NOvA co-spokesman Peter Shanahan (Fermi National Accelerator Laboratory, near Chicago IL USA) said, “People are ecstatic to see our first observation of neutrino oscillations”. The massive particle detector, 50 feet [15 meters] tall, 50 feet [15.25 metres] wide and 200 feet [61 metres] long, is located in Ash River MN USA, 500 miles away from the neutrino beam generated by the accelerator at Fermilab. The neutrino beam passes through an underground detector that measures its neutrino composition before leaving the site. The laboratory’s accelerator sends, once per second, trillions of neutrinos to the detector at Minnesota, where only a few will register. Shanahan said, “For all the people who worked over the course of a decade on the designing, building, commissioning, and operating this experiment, it’s beyond gratifying”.

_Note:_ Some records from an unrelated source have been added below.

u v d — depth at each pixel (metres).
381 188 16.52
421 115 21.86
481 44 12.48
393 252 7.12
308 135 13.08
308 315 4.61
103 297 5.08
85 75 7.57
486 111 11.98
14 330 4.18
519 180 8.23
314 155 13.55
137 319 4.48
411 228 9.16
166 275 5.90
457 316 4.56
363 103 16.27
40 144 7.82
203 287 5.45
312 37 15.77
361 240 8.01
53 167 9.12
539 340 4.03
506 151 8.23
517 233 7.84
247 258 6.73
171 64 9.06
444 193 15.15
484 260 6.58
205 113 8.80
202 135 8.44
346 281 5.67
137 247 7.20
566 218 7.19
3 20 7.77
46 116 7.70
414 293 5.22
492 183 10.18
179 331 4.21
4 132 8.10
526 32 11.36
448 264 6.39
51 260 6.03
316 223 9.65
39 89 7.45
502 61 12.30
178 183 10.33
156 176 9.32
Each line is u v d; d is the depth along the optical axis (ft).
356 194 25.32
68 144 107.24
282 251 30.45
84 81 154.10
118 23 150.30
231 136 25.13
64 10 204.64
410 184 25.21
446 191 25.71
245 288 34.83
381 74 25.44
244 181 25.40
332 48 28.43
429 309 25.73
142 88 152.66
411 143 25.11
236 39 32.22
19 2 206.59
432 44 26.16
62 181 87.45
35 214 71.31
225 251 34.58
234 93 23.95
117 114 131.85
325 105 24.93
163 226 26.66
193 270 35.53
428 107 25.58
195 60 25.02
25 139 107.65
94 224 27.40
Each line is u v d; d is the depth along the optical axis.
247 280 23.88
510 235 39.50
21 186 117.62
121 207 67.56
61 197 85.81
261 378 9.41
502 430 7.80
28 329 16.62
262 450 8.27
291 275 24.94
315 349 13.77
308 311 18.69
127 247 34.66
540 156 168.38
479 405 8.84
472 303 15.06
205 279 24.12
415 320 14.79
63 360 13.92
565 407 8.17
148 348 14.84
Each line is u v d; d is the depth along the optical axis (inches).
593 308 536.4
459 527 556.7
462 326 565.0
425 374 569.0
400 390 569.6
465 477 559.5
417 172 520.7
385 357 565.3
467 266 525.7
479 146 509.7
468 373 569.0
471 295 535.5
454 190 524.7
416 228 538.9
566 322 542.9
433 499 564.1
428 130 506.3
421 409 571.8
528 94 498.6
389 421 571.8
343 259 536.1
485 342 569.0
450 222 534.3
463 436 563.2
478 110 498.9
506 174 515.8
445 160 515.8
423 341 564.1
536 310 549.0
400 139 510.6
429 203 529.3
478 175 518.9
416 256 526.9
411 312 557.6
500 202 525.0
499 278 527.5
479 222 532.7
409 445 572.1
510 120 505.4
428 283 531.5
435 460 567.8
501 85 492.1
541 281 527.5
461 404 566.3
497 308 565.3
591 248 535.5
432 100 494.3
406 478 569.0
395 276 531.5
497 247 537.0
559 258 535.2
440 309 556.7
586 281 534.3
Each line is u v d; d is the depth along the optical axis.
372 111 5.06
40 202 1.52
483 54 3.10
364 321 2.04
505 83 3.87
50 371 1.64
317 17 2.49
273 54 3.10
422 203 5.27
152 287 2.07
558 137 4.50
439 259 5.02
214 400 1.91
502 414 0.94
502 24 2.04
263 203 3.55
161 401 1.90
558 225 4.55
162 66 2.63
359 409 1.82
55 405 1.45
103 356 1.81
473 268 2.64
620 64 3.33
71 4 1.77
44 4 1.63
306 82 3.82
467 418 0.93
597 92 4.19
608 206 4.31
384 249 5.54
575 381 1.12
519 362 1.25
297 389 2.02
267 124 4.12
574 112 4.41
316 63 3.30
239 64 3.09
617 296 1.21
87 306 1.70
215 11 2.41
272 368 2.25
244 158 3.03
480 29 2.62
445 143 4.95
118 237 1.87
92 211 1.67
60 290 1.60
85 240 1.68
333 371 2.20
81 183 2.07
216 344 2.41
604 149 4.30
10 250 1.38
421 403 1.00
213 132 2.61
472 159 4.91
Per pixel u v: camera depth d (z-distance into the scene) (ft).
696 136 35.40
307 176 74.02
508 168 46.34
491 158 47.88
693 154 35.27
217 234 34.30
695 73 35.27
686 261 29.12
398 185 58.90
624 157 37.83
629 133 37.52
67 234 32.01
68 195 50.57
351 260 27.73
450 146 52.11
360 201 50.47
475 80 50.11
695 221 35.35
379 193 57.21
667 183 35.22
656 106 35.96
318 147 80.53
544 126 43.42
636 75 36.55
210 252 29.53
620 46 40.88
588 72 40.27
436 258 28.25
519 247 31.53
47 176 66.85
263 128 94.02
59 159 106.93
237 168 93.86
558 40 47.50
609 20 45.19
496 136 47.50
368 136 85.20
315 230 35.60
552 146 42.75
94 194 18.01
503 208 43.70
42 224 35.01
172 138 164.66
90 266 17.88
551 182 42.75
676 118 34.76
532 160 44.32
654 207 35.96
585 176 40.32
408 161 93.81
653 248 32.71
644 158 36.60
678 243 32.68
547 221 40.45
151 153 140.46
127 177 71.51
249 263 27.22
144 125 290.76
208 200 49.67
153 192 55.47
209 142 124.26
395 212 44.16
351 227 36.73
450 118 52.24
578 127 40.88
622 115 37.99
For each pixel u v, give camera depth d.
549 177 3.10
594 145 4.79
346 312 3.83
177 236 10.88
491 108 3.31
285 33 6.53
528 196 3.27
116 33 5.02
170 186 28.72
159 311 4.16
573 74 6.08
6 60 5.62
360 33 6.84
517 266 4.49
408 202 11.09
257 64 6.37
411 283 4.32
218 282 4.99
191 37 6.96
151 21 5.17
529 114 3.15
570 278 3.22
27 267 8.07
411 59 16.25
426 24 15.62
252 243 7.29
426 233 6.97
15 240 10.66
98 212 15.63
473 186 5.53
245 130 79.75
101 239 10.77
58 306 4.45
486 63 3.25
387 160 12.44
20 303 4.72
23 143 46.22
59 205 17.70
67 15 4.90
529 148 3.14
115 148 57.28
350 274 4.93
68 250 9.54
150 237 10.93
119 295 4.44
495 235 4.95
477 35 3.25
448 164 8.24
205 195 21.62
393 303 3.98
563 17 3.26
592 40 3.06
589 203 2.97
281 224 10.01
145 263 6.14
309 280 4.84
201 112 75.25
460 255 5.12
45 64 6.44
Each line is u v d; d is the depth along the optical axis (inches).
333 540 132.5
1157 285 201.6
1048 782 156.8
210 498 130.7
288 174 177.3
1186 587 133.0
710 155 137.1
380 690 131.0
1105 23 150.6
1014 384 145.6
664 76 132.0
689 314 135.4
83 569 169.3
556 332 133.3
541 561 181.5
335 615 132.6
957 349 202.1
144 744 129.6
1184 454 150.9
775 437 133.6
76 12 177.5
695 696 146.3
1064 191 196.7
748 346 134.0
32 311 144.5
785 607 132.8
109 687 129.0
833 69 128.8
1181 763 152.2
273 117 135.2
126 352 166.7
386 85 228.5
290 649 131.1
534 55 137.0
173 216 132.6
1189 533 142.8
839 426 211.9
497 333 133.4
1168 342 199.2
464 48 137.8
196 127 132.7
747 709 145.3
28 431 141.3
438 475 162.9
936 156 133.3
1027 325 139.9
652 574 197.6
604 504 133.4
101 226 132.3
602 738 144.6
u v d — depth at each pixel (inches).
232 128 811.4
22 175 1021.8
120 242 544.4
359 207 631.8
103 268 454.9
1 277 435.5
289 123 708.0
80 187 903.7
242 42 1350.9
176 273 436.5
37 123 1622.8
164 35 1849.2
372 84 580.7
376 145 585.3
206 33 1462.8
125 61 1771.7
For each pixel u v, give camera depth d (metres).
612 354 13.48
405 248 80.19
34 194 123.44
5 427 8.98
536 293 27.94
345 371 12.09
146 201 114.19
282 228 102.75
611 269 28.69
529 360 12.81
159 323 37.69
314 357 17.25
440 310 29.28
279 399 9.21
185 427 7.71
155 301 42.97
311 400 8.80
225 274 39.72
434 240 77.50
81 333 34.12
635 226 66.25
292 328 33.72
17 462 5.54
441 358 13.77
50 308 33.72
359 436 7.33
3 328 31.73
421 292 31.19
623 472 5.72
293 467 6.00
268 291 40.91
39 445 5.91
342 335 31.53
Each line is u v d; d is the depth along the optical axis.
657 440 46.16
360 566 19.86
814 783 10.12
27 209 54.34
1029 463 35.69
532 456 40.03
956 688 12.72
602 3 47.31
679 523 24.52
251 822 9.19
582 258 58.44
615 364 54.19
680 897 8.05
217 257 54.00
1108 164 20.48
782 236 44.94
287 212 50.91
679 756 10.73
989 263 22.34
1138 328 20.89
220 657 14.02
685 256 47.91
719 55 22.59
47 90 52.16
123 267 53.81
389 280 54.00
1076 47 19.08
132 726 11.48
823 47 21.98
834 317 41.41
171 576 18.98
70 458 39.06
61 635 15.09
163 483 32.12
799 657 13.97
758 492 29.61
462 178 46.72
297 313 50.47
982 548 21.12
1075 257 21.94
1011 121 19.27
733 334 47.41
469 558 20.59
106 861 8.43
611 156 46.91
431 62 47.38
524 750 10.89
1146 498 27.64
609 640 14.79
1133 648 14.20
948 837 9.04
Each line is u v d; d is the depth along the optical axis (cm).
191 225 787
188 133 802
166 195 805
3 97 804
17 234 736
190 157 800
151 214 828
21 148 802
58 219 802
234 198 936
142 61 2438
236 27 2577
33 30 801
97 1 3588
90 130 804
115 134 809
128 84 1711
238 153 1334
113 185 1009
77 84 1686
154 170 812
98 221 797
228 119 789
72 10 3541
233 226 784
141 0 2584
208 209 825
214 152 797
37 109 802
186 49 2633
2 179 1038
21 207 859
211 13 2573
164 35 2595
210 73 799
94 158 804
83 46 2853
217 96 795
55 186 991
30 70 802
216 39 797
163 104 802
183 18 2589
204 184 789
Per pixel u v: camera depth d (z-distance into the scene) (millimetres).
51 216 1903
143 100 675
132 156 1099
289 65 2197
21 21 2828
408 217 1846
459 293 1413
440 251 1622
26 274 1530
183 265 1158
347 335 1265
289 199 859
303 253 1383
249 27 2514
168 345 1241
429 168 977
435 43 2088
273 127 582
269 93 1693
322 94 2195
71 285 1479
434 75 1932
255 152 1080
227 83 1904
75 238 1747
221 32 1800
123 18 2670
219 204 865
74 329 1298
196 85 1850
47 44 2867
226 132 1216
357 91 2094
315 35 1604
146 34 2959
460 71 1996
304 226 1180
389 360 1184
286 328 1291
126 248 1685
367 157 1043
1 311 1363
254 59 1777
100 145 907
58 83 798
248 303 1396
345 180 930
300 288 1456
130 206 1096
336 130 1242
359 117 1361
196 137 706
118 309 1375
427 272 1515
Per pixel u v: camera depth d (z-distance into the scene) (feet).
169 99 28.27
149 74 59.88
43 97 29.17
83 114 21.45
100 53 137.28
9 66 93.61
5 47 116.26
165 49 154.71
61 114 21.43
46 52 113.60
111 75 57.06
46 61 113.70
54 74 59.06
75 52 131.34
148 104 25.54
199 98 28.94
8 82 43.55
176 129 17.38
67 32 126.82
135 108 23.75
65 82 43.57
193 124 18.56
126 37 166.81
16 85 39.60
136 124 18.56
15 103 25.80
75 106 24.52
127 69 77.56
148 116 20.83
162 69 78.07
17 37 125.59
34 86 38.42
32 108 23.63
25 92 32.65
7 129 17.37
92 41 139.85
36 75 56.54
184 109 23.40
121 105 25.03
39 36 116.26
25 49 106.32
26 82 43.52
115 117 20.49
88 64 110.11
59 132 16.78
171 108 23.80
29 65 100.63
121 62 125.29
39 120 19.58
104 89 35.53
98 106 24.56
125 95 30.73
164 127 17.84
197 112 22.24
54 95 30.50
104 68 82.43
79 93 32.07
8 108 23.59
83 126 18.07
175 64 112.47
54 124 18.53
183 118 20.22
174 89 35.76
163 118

A neutrino makes its presence known at the NOvA detector by colliding with an atom, after which it releases a trail of particles and light. The trail is different depending on whether it is an electron, muon, or tau neutrino; the type of neutrino relates to its corresponding charged particle. The neutrino beam originating at Fermilab is composed almost entirely of muon neutrinos, and the researchers are able to detect oscillating neutrinos by measuring how many muon neutrinos disappear over their journey and reappear as electron neutrinos. The scientists found that instead of 201 muon neutrinos arriving at the NOvA far detector, they detected only 33, proof that the oscillation of neutrinos took place.

The NOvA collaboration comprises 210 scientists and engineers from 39 institutions in the USA, Brazil, Czechia, Greece, India, Russia, and the UK, and aims to gain greater understanding of the neutrino particle, one of the fundamental particles that make up the universe, but one of the least understood. Scientists believe neutrinos could hold clues as to why matter overwhelmingly survived after the Big Bang instead of just energy in the form of light. Physicist Thomas Coan, a principal investigator on NOvA, explained, “If we want to understand the universe on a large scale, we have to understand how neutrinos behave. Experimental observations from NOvA will be an important input into the overarching theory”.

Last month, the accelerator at Fermilab set a world record for most powerful high-energy particle beam ever generated for a neutrino experiment, when it generated a sustained 521-kilowatt beam, beating the 400-plus-kilowatt beam sent to neutrino experiments from particle accelerators at CERN, home to the Large Hadron Collider. The next aim for the accelerator is to deliver 700 kilowatt beam power, and then upgrade to power in excess of 1,000 kilowatts, or 1 megawatt.